Agreement between automated and manual scoring of level 3 home sleep apnea devices
A single-center retrospective study finds that automated scoring of home sleep apnea tests systematically underestimates disease severity, misclassifying nearly half of moderate cases.
Lead
Home sleep apnea testing (HSAT) has become a cornerstone of obstructive sleep apnea (OSA) diagnosis, offering patients a convenient alternative to in-laboratory polysomnography. But a critical question has lingered: how reliable are the automated scoring algorithms built into these devices? A new study from Mubarak Al Kabeer Hospital in Kuwait provides a sobering answer.
Published in Sleep Medicine X, the retrospective analysis of 525 patients found that automated (computerized) scoring of Level 3 HSAT devices consistently underestimates the respiratory event index (REI) compared to manual scoring by trained sleep technicians. In some severity categories, up to 44.5% of patients with moderate OSA were downgraded to a milder classification — raising concerns about missed or delayed treatment.
What they found
The research team, led by Sulaiman Khadadah and colleagues, compared automated and manual scoring of Level 3 HSAT recordings — devices that typically monitor 3-4 channels including oximetry, airflow, respiratory effort, and heart rate, but not the full electroencephalography (EEG) of in-lab polysomnography.
The key findings were stark:
- Systematic underestimation. Automated REI values were consistently lower than manually derived REI values across the study population. Bland-Altman analysis confirmed a bias toward under-scoring, with limits of agreement wide enough to be clinically meaningful.
- Severity misclassification. When patients were stratified into standard OSA severity categories (none, mild, moderate, severe), automated scoring misclassified a substantial fraction. Most concerning was the 44.5% underestimation rate among moderate cases — patients whose disease was downgraded to mild or none by the algorithm.
- Hypopnea-driven gap. The discrepancy was most pronounced in the hypopnea index. Automated scoring detected significantly fewer hypopneas than manual scoring. Since hypopneas make up a large proportion of respiratory events in many patients, this single difference drove much of the overall REI underestimation.
- Threshold trouble. Misclassification clustered around the clinically important severity cutoffs — the boundaries between mild and moderate, and between moderate and severe. Patients whose true REI fell near these thresholds were most likely to be misclassified, because small scoring differences pushed them across the line.

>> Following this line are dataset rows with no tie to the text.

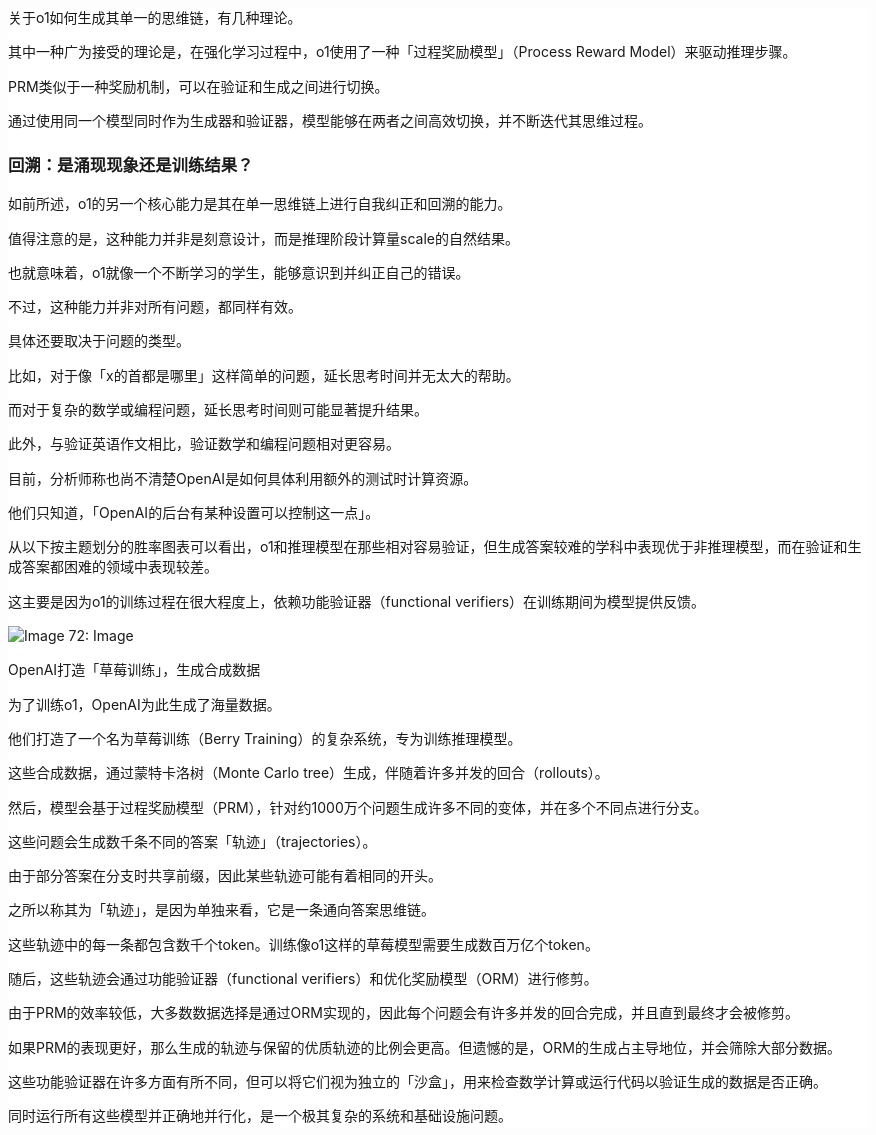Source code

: 关于o1如何生成其单一的思维链，有几种理论。

其中一种广为接受的理论是，在强化学习过程中，o1使用了一种「过程奖励模型」（Process Reward Model）来驱动推理步骤。

PRM类似于一种奖励机制，可以在验证和生成之间进行切换。

通过使用同一个模型同时作为生成器和验证器，模型能够在两者之间高效切换，并不断迭代其思维过程。

### **回溯：是涌现现象还是训练结果？**

如前所述，o1的另一个核心能力是其在单一思维链上进行自我纠正和回溯的能力。

值得注意的是，这种能力并非是刻意设计，而是推理阶段计算量scale的自然结果。

也就意味着，o1就像一个不断学习的学生，能够意识到并纠正自己的错误。

不过，这种能力并非对所有问题，都同样有效。

具体还要取决于问题的类型。

比如，对于像「x的首都是哪里」这样简单的问题，延长思考时间并无太大的帮助。

而对于复杂的数学或编程问题，延长思考时间则可能显著提升结果。

此外，与验证英语作文相比，验证数学和编程问题相对更容易。

目前，分析师称也尚不清楚OpenAI是如何具体利用额外的测试时计算资源。

他们只知道，「OpenAI的后台有某种设置可以控制这一点」。

从以下按主题划分的胜率图表可以看出，o1和推理模型在那些相对容易验证，但生成答案较难的学科中表现优于非推理模型，而在验证和生成答案都困难的领域中表现较差。

这主要是因为o1的训练过程在很大程度上，依赖功能验证器（functional verifiers）在训练期间为模型提供反馈。

![Image 72: Image](https://mmbiz.qpic.cn/sz_mmbiz_png/UicQ7HgWiaUb1icibjOExkph0sr8G2GObibgYSGqP4ppYtm7le1exBZybbPUalBbFINVNLWbfR7mjx9CGIZWuJicpfCA/640?wx_fmt=png&from=appmsg)

OpenAI打造「草莓训练」，生成合成数据

为了训练o1，OpenAI为此生成了海量数据。

他们打造了一个名为草莓训练（Berry Training）的复杂系统，专为训练推理模型。

这些合成数据，通过蒙特卡洛树（Monte Carlo tree）生成，伴随着许多并发的回合（rollouts）。

然后，模型会基于过程奖励模型（PRM），针对约1000万个问题生成许多不同的变体，并在多个不同点进行分支。

这些问题会生成数千条不同的答案「轨迹」（trajectories）。

由于部分答案在分支时共享前缀，因此某些轨迹可能有着相同的开头。

之所以称其为「轨迹」，是因为单独来看，它是一条通向答案思维链。

这些轨迹中的每一条都包含数千个token。训练像o1这样的草莓模型需要生成数百万亿个token。

随后，这些轨迹会通过功能验证器（functional verifiers）和优化奖励模型（ORM）进行修剪。

由于PRM的效率较低，大多数数据选择是通过ORM实现的，因此每个问题会有许多并发的回合完成，并且直到最终才会被修剪。

如果PRM的表现更好，那么生成的轨迹与保留的优质轨迹的比例会更高。但遗憾的是，ORM的生成占主导地位，并会筛除大部分数据。

这些功能验证器在许多方面有所不同，但可以将它们视为独立的「沙盒」，用来检查数学计算或运行代码以验证生成的数据是否正确。

同时运行所有这些模型并正确地并行化，是一个极其复杂的系统和基础设施问题。
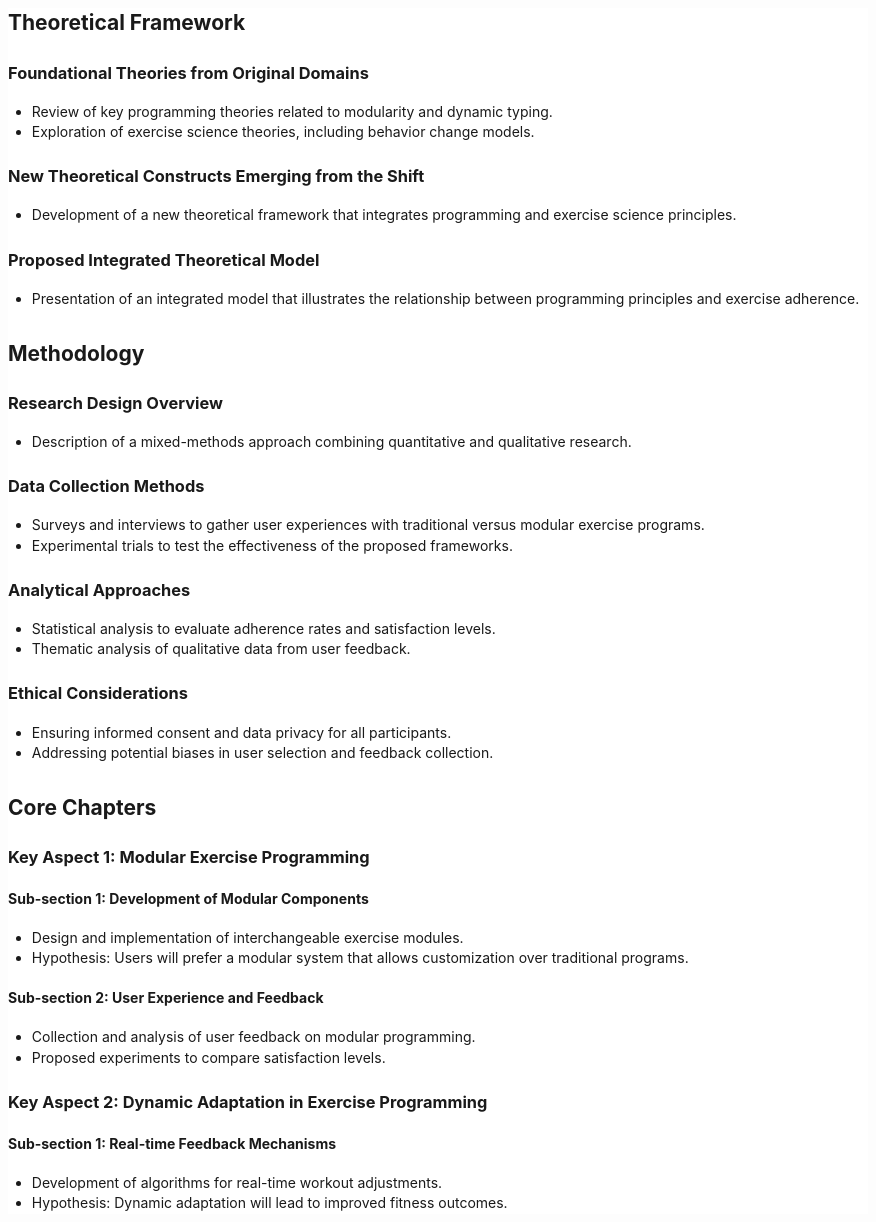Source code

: ## Theoretical Framework
### Foundational Theories from Original Domains
- Review of key programming theories related to modularity and dynamic typing.
- Exploration of exercise science theories, including behavior change models.

### New Theoretical Constructs Emerging from the Shift
- Development of a new theoretical framework that integrates programming and exercise science principles.

### Proposed Integrated Theoretical Model
- Presentation of an integrated model that illustrates the relationship between programming principles and exercise adherence.

## Methodology
### Research Design Overview
- Description of a mixed-methods approach combining quantitative and qualitative research.

### Data Collection Methods
- Surveys and interviews to gather user experiences with traditional versus modular exercise programs.
- Experimental trials to test the effectiveness of the proposed frameworks.

### Analytical Approaches
- Statistical analysis to evaluate adherence rates and satisfaction levels.
- Thematic analysis of qualitative data from user feedback.

### Ethical Considerations
- Ensuring informed consent and data privacy for all participants.
- Addressing potential biases in user selection and feedback collection.

## Core Chapters
### Key Aspect 1: Modular Exercise Programming
#### Sub-section 1: Development of Modular Components
- Design and implementation of interchangeable exercise modules.
- Hypothesis: Users will prefer a modular system that allows customization over traditional programs.

#### Sub-section 2: User Experience and Feedback
- Collection and analysis of user feedback on modular programming.
- Proposed experiments to compare satisfaction levels.

### Key Aspect 2: Dynamic Adaptation in Exercise Programming
#### Sub-section 1: Real-time Feedback Mechanisms
- Development of algorithms for real-time workout adjustments.
- Hypothesis: Dynamic adaptation will lead to improved fitness outcomes.
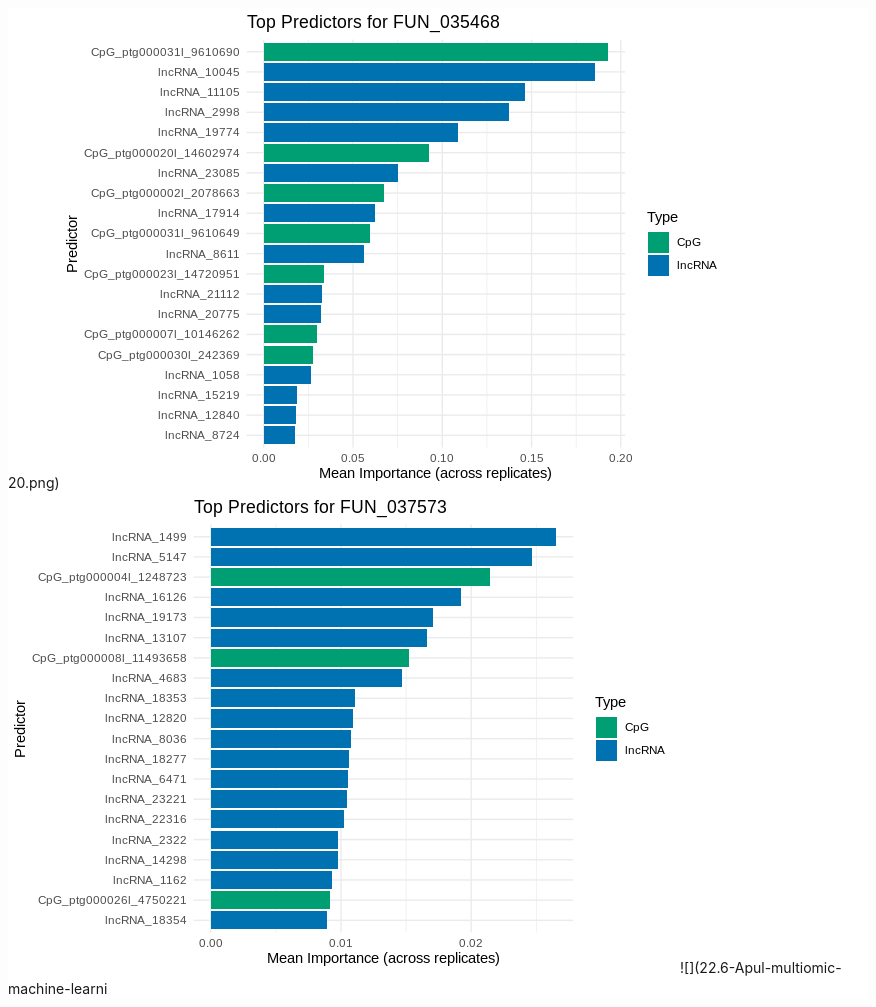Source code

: 20.png)![](22.6-Apul-multiomic-machine-learning-updatedWGBS_files/figure-gfm/unnamed-chunk-37-21.png)![](22.6-Apul-multiomic-machine-learning-updatedWGBS_files/figure-gfm/unnamed-chunk-37-22.png)![](22.6-Apul-multiomic-machine-learni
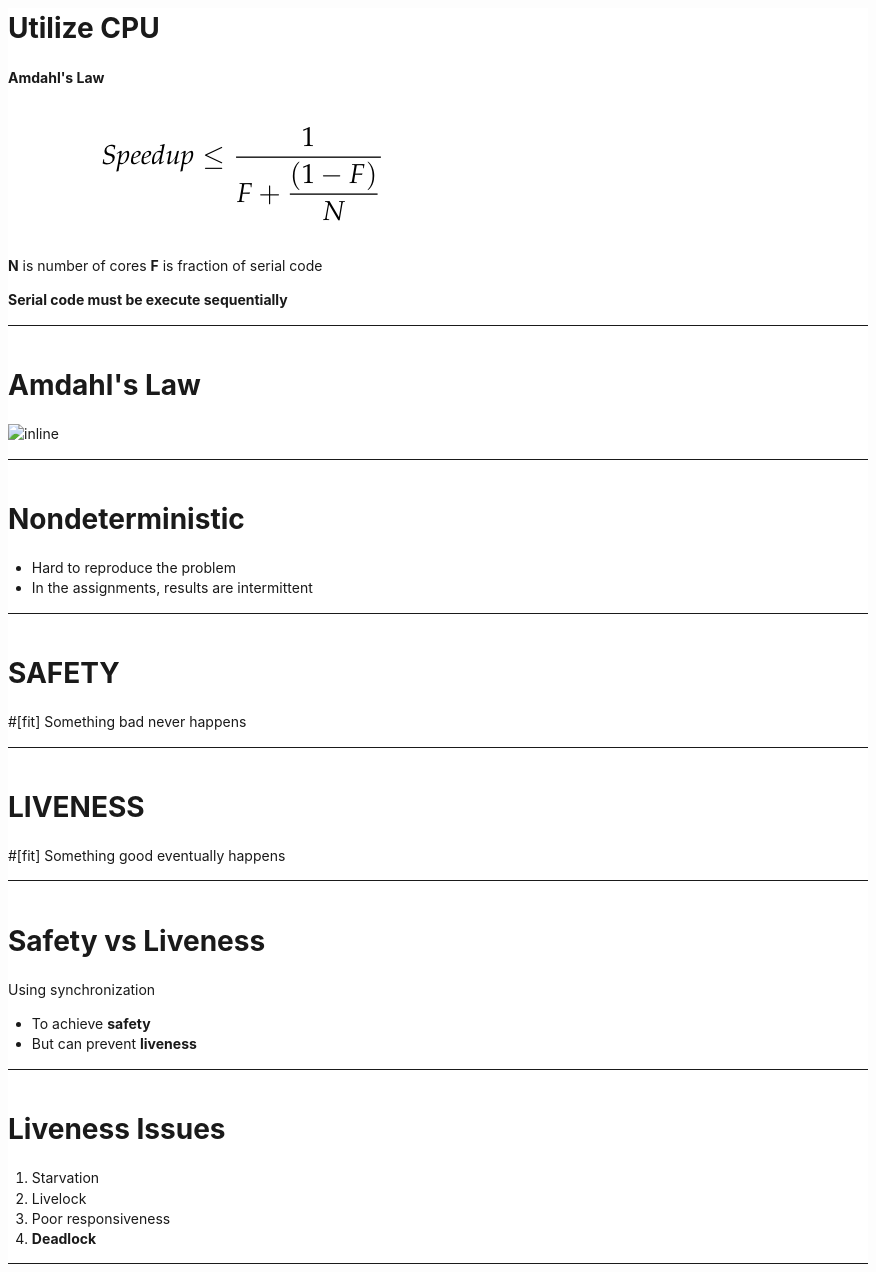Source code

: # Utilize CPU

**Amdahl's Law**

![inline](img/amdahl.png)

**N** is number of cores
**F** is fraction of serial code

**Serial code must be execute sequentially**

---
# Amdahl's Law

![inline](http://bit.ly/1D3xx2B)

---
# Nondeterministic
- Hard to reproduce the problem
- In the assignments, results are intermittent

---
# **SAFETY**
#[fit] Something bad never happens

---
# **LIVENESS**
#[fit] Something good eventually happens

---
# Safety vs Liveness 
Using synchronization 

- To achieve **safety** 
- But can prevent **liveness**

---
# Liveness Issues
1. Starvation 
2. Livelock
3. Poor responsiveness
4. **Deadlock**

---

The study used both “standard” and “extended” REI definitions, and the pattern held across both, strengthening the conclusion.
Why it matters
Obstructive sleep apnea affects an estimated 936 million adults worldwide, and the majority of cases remain undiagnosed. Home sleep apnea testing has been a critical tool for expanding access to diagnosis, particularly during and after the COVID-19 pandemic when in-lab testing faced capacity constraints.
However, the diagnostic value of HSAT depends on the accuracy of its scoring. If automated algorithms systematically underestimate severity, patients may be told their sleep apnea is “mild” when it is actually “moderate” — potentially forgoing treatments like positive airway pressure (PAP) therapy that could improve their sleep quality, cardiovascular risk, and daytime function.
The findings also highlight specific targets for improvement. Because the gap is driven primarily by hypopnea detection, refining algorithms to better identify these subtle events — characterized by drops in airflow accompanied by oxygen desaturation or arousal — could yield the greatest gains in accuracy. This is a concrete target for the next generation of AI-powered scoring tools.
Limits
As a single-center retrospective study, the results reflect the patient population and scoring practices at one institution. The Level 3 devices used may not represent all commercially available HSAT platforms. Manual scoring, while treated as the reference standard, also has inherent inter-scorer variability. The study did not compare either method against the gold standard of in-laboratory polysomnography with EEG, so the true accuracy of each approach remains unknown. Additionally, the study did not report outcomes — whether patients misclassified by automated scoring went on to have worse clinical outcomes — which would strengthen the clinical relevance of the findings.
Bottom line
Automated scoring of Level 3 home sleep apnea tests underestimates REI and OSA severity compared to manual technician scoring, particularly through under-detection of hypopneas. Clinicians should be aware of this bias when interpreting HSAT results, especially for patients whose automated REI falls near severity thresholds. The findings provide clear direction for improving automated and AI-driven scoring algorithms: better hypopnea detection is the single most impactful target.
Source
Khadadah S, Alanazi H, Saleh Y, Aljabri J, Elbagalaty MF, Ali A, Abdulsalam M. Agreement between automated and manual scoring of level 3 home sleep apnea devices: A single-center retrospective study. Sleep Medicine X. 2026 Jun 29;12:100193. DOI: 10.1016/j.sleepx.2026.100193. PMID: 42405233. PMCID: PMC13330509.